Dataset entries

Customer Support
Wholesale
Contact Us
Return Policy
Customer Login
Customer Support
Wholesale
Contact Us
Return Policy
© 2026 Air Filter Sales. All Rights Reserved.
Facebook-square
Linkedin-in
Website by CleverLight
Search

Task requirements: Every entry needs to be copied exactly as it was written.

Solution:
Customer Support
Wholesale
Contact Us
Return Policy
Customer Login
Customer Support
Wholesale
Contact Us
Return Policy
© 2026 Air Filter Sales. All Rights Reserved.
Facebook-square
Linkedin-in
Website by CleverLight
Search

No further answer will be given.